* **EXERCISE DESCRIPTION**:
Within the data below, state how many lines contain the string "create". Provide the number only.

* **EXERCISE MATERIAL**:
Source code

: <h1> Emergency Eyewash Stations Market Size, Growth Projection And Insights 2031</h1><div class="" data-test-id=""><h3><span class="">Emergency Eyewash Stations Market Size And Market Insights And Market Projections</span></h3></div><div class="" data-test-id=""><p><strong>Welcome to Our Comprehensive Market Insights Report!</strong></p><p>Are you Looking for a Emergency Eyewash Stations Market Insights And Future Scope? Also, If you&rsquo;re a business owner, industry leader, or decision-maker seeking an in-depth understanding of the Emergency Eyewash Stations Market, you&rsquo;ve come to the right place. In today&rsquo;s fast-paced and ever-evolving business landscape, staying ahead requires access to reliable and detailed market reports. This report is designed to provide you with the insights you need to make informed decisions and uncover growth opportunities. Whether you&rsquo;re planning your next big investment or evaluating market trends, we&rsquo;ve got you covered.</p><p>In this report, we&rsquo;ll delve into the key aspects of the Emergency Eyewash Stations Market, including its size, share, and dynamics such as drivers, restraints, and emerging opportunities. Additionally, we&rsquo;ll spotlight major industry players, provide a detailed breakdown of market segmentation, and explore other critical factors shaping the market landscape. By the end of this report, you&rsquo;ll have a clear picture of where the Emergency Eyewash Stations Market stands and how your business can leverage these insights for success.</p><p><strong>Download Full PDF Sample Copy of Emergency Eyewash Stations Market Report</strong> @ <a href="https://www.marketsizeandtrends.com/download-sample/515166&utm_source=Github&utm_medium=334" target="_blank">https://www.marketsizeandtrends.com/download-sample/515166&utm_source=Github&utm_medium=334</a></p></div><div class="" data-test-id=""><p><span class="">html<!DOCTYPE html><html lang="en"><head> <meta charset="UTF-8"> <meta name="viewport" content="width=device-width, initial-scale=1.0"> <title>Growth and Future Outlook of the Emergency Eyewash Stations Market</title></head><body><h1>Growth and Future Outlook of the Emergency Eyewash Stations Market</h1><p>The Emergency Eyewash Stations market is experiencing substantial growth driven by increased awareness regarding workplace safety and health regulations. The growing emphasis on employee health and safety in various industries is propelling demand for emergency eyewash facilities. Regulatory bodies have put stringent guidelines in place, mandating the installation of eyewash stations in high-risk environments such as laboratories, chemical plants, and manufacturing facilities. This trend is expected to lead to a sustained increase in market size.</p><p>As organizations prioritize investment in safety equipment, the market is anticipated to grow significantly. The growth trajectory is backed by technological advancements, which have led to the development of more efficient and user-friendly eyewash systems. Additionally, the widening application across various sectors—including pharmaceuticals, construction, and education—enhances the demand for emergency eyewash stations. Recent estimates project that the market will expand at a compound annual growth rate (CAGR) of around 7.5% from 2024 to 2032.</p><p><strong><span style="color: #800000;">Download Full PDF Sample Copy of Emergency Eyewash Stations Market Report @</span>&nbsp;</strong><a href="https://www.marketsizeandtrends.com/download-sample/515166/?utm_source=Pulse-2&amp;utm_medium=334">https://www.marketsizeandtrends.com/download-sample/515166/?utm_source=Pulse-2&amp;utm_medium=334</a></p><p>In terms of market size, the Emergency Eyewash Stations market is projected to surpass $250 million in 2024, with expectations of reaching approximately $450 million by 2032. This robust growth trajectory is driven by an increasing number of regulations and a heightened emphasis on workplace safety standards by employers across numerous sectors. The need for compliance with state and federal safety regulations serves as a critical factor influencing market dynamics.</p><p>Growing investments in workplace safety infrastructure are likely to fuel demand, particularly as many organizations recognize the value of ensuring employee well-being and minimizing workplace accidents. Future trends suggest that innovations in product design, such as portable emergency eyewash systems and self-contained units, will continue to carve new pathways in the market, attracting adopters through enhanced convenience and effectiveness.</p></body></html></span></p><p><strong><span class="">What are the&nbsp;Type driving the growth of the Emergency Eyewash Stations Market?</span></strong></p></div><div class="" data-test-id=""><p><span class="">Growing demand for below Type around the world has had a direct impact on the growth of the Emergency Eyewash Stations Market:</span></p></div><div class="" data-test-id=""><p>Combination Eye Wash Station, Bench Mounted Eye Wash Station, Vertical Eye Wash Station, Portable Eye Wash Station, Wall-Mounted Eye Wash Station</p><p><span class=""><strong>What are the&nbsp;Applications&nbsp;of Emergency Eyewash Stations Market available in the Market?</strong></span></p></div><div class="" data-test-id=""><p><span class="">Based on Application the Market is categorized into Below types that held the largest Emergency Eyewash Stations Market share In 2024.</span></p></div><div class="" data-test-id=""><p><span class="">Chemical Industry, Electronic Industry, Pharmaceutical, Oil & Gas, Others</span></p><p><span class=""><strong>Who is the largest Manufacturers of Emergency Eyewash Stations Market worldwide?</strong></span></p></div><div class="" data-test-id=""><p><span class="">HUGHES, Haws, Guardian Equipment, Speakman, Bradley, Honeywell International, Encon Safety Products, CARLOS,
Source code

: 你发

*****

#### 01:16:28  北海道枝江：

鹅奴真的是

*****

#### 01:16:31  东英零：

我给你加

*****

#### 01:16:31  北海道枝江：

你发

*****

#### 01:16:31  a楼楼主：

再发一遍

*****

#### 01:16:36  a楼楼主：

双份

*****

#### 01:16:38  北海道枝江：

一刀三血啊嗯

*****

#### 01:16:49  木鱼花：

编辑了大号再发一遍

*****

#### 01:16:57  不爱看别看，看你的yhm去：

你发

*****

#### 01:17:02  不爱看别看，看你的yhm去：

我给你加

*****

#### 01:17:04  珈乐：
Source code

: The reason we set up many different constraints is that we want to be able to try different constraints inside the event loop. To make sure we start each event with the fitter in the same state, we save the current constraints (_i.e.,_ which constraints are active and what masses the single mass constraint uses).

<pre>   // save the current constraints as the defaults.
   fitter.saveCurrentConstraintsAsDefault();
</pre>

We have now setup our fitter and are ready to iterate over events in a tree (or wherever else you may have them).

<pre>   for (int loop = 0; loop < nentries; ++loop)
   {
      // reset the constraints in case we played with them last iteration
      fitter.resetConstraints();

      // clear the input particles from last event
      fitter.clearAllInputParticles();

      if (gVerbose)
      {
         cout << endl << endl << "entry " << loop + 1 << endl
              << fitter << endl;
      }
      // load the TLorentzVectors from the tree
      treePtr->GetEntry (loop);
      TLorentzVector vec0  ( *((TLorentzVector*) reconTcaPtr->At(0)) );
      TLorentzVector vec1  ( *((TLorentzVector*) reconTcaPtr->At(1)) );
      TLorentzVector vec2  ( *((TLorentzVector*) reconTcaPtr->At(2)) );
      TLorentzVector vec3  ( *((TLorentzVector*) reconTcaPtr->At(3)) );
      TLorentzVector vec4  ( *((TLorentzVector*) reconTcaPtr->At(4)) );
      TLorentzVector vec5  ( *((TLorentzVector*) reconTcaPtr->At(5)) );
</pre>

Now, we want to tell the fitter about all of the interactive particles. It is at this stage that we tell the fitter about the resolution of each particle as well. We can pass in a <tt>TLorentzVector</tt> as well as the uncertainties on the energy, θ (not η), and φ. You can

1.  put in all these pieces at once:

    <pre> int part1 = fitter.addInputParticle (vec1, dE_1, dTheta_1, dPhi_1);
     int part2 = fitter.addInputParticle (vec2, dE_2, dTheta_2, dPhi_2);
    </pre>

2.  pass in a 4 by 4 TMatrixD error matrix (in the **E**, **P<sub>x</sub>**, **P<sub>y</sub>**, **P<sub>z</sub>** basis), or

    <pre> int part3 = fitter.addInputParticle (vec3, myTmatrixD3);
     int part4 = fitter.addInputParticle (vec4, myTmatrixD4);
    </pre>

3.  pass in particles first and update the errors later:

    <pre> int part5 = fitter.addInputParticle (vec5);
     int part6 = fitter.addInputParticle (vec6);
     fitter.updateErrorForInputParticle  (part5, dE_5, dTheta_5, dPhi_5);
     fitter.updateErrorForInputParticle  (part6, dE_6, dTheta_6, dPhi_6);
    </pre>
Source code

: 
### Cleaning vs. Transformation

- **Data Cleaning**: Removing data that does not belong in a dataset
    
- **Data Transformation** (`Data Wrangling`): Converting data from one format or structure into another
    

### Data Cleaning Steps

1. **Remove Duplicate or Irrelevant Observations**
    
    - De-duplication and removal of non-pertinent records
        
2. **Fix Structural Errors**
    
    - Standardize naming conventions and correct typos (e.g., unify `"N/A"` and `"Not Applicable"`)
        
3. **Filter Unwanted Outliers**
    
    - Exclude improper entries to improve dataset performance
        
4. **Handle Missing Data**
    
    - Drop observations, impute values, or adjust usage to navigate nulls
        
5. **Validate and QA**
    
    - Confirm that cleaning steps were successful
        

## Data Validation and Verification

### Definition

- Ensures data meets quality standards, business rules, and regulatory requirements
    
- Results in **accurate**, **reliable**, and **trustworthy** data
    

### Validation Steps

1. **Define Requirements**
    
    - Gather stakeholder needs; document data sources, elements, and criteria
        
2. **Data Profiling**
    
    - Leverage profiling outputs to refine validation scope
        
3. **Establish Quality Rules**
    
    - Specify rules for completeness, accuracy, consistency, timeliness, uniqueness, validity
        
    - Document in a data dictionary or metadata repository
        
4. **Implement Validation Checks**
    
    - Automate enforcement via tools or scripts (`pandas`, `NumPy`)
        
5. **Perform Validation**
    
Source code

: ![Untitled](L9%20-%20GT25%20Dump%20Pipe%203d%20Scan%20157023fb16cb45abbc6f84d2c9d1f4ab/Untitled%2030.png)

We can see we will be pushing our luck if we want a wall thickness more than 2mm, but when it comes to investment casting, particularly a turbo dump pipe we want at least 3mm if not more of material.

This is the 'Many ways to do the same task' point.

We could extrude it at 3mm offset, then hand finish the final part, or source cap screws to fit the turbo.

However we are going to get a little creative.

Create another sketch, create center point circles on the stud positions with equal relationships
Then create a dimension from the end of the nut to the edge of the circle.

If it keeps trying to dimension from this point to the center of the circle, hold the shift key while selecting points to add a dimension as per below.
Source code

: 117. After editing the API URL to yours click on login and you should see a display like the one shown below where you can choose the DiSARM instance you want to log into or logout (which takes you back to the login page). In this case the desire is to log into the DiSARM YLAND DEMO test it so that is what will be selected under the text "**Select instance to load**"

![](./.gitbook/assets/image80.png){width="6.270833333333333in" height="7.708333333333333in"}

* **OUTPUT BELOW**:
2